Apart from such gastronomically based pleasures, Ulan Bator also offers cultural and historical attractions. The Gandan Monastery is comprised of a group of temples and other Buddhist buildings. Its full name Gan Dan Teg Leng has recently become popular (the name is pronounced as one world, but is given here separately for easier pronunciation). In loose translation, the name means the Great Place of Complete Joy. This is a Tibetan-style monastery harmonized with the prevailing Buddhist trends in Mongolia. The Monastery was established in 1835 and it soon became the main Buddhist refuge in Mongolia. In the 1930’s, the Mongolian communist government started, under great pressure from Stalin, a campaign of annihilation of Buddhist monasteries. Ganden was virtually the only monastery, but only with a limited number of residents, as well with other restrictions. There is a Zanabazar university within the monastery, teaching astrology, traditional medicine and Buddhism. In 2006, the first generation of female students enrolled at the university. The Winter Palace of the Living Buddha, the last Emperor of Mongolia, should absolutely be visited. There are six temples around the palace, treasuring the gifts presented to the emperor. The Natural History Museum is also an excellent site for tourists. Among other attractions, it boasts two dinosaur skeletons discovered in the Gobi desert.
The same as most cities, Ulan Bator also has its dark side. Be prepared to confront the ugly images of the Mongolian capital, and some even less pleasant feelings, when you see the large number of homeless children, whose only home are the streets and deserted sewers. If you try to find out more about them from the citizens, you will get no explanation and it will be unmistakably that this very unwillingly.

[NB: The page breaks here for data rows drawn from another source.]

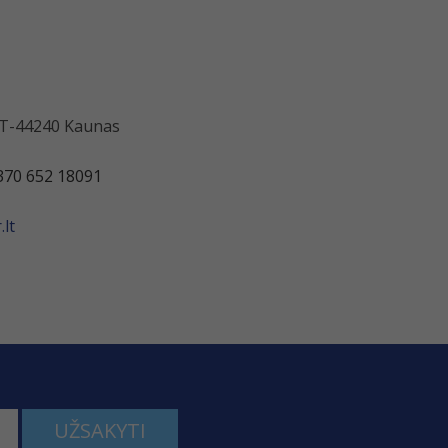
 LT-44240 Kaunas
370 652 18091
lt
UŽSAKYTI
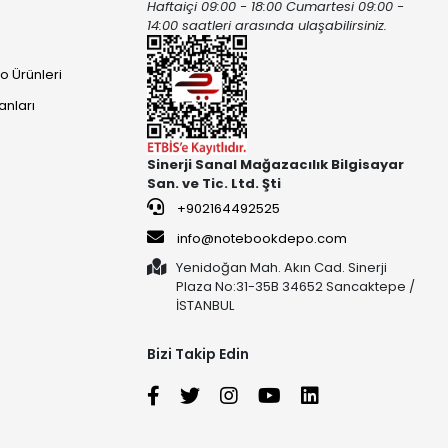
Haftaiçi 09:00 - 18:00 Cumartesi 09:00 -
ı
14:00 saatleri arasında ulaşabilirsiniz.
o Ürünleri
anları
Sinerji Sanal Mağazacılık Bilgisayar
San. ve Tic. Ltd. Şti
+902164492525
info@notebookdepo.com
Yenidoğan Mah. Akın Cad. Sinerji
Plaza No:31-35B 34652 Sancaktepe /
İSTANBUL
Bizi Takip Edin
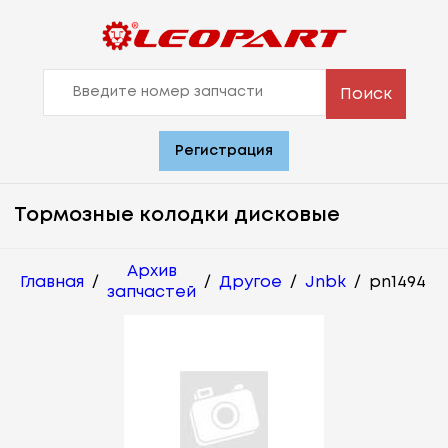
Поиск
Регистрация
Тормозные колодки дисковые
Архив
Главная
/
/
Другое
/
Jnbk
/
pn1494
запчастей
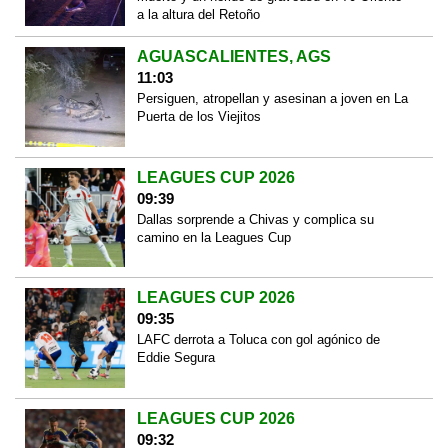
a la altura del Retoño
AGUASCALIENTES, AGS
11:03
Persiguen, atropellan y asesinan a joven en La
Puerta de los Viejitos
LEAGUES CUP 2026
09:39
Dallas sorprende a Chivas y complica su
camino en la Leagues Cup
LEAGUES CUP 2026
09:35
LAFC derrota a Toluca con gol agónico de
Eddie Segura
LEAGUES CUP 2026
09:32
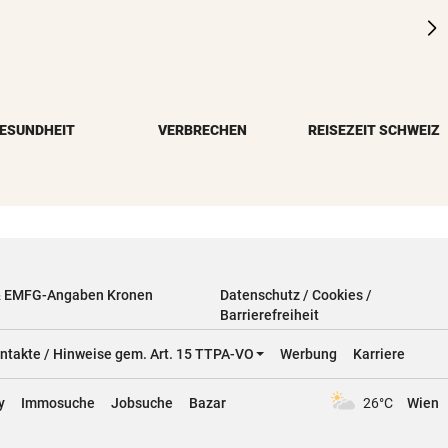
ESUNDHEIT
VERBRECHEN
REISEZEIT SCHWEIZ
& EMFG-Angaben Kronen
Datenschutz / Cookies /
Barrierefreiheit
ntakte / Hinweise gem. Art. 15 TTPA-VO
Werbung
Karriere
y
Immosuche
Jobsuche
Bazar
26°C
Wien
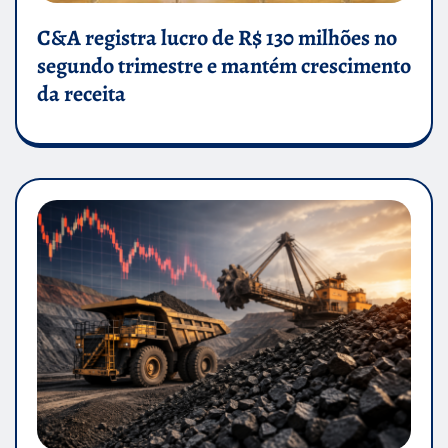
C&A registra lucro de R$ 130 milhões no
segundo trimestre e mantém crescimento
da receita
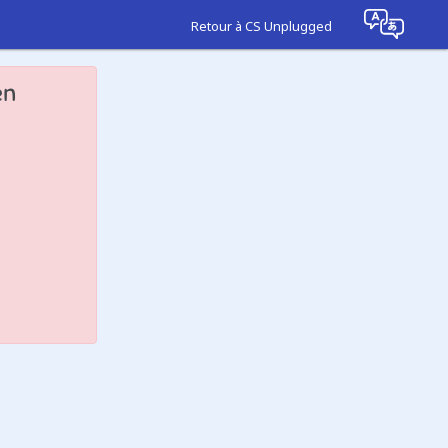
Retour à CS Unplugged
en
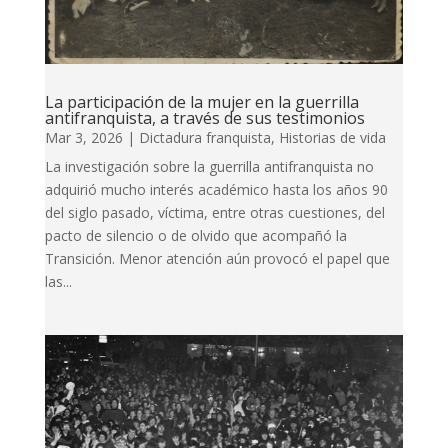
La participación de la mujer en la guerrilla
antifranquista, a través de sus testimonios
Mar 3, 2026
|
Dictadura franquista
,
Historias de vida
La investigación sobre la guerrilla antifranquista no
adquirió mucho interés académico hasta los años 90
del siglo pasado, víctima, entre otras cuestiones, del
pacto de silencio o de olvido que acompañó la
Transición. Menor atención aún provocó el papel que
las...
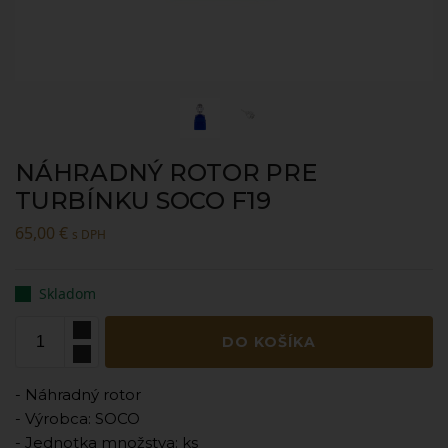
NÁHRADNÝ ROTOR PRE
TURBÍNKU SOCO F19
65,00
€
s DPH
Skladom
DO KOŠÍKA
- Náhradný rotor
- Výrobca: SOCO
- Jednotka množstva: ks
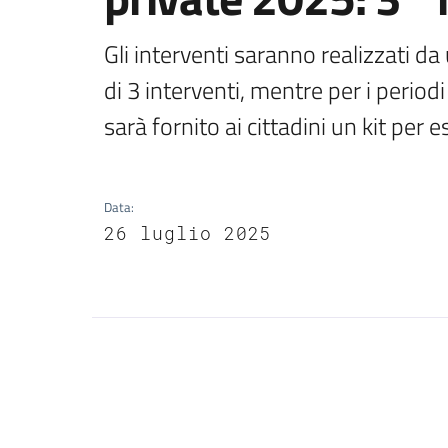
Gli interventi saranno realizzati da
di 3 interventi, mentre per i period
sarà fornito ai cittadini un kit per
Data
:
26 luglio 2025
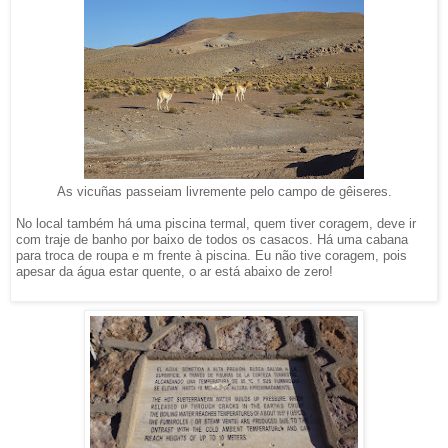
As vicuñas passeiam livremente pelo campo de gêiseres.
No local também há uma piscina termal, quem tiver coragem, deve ir
com traje de banho por baixo de todos os casacos. Há uma cabana
para troca de roupa e m frente à piscina. Eu não tive coragem, pois
apesar da água estar quente, o ar está abaixo de zero!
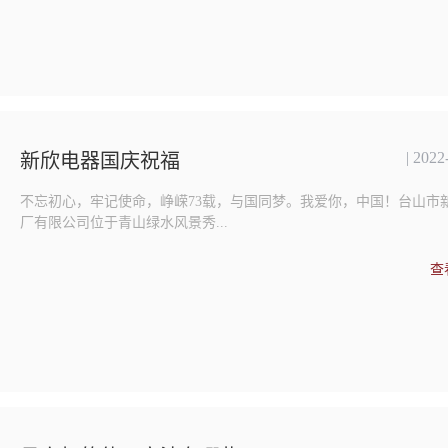
| 2022
新欣电器国庆祝福
不忘初心，牢记使命，峥嵘73载，与国同梦。我爱你，中国！台山市
厂有限公司位于青山绿水风景秀...
查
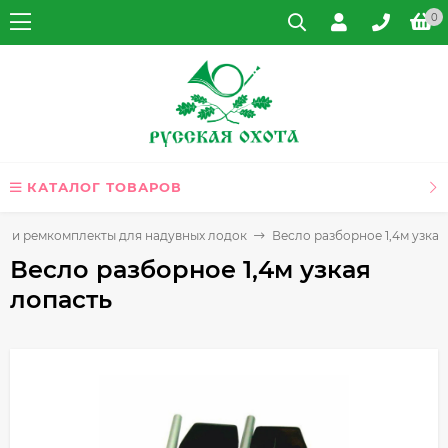
0
КАТАЛОГ ТОВАРОВ
ы и ремкомплекты для надувных лодок
Весло разборное 1,4м узкая
Весло разборное 1,4м узкая
лопасть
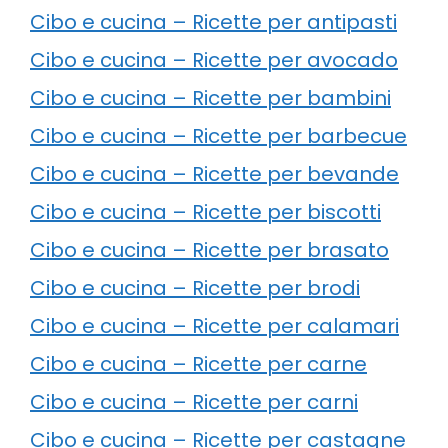
Cibo e cucina – Ricette per antipasti
Cibo e cucina – Ricette per avocado
Cibo e cucina – Ricette per bambini
Cibo e cucina – Ricette per barbecue
Cibo e cucina – Ricette per bevande
Cibo e cucina – Ricette per biscotti
Cibo e cucina – Ricette per brasato
Cibo e cucina – Ricette per brodi
Cibo e cucina – Ricette per calamari
Cibo e cucina – Ricette per carne
Cibo e cucina – Ricette per carni
Cibo e cucina – Ricette per castagne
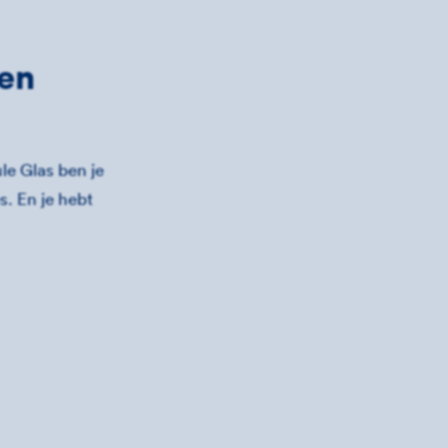
gen
le Glas ben je
s. En je hebt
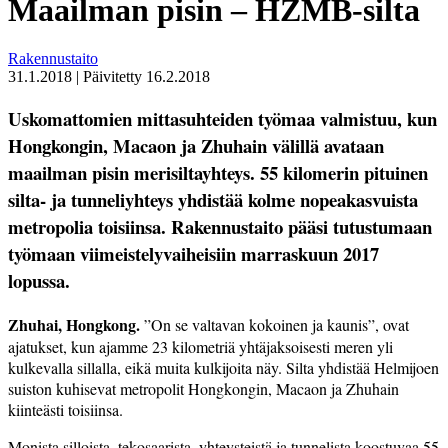
Maailman pisin – HZMB-silta
Rakennustaito
31.1.2018
|
Päivitetty
16.2.2018
Uskomattomien mittasuhteiden työmaa valmistuu, kun
Hongkongin, Macaon ja Zhuhain välillä avataan
maailman pisin merisiltayhteys. 55 kilomerin pituinen
silta- ja tunneliyhteys yhdistää kolme nopeakasvuista
metropolia toisiinsa. Rakennustaito pääsi tutustumaan
työmaan viimeistelyvaiheisiin marraskuun 2017
lopussa.
Zhuhai, Hongkong.
”On se valtavan kokoinen ja kaunis”, ovat
ajatukset, kun ajamme 23 kilometriä yhtäjaksoisesti meren yli
kulkevalla sillalla, eikä muita kulkijoita näy. Silta yhdistää Helmijoen
suiston kuhisevat metropolit Hongkongin, Macaon ja Zhuhain
kiinteästi toisiinsa.
Monista silloista, tekosaarista, yhteysteistä ja tunnelista koostuvaa 55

However, what they will gladly talk about is the Gobi desert. You will easily find a guide with a jeep in the capital of Mongolia, ready to take you to the desert. What is more difficult to find, however, is a guide who can talk to you in English. However, you will soon realize that what connects people in the desert is not language. The vast areas of steppe in combination with the incredible blue color of the sky will make you become silent for a long time, with your eyes wide open. When you recover your desire to speak, your vocabulary will be richer in words you will use trying to describe the impressions made by such beautiful landscapes where the freedom of the nomad is a synonym for a way of life.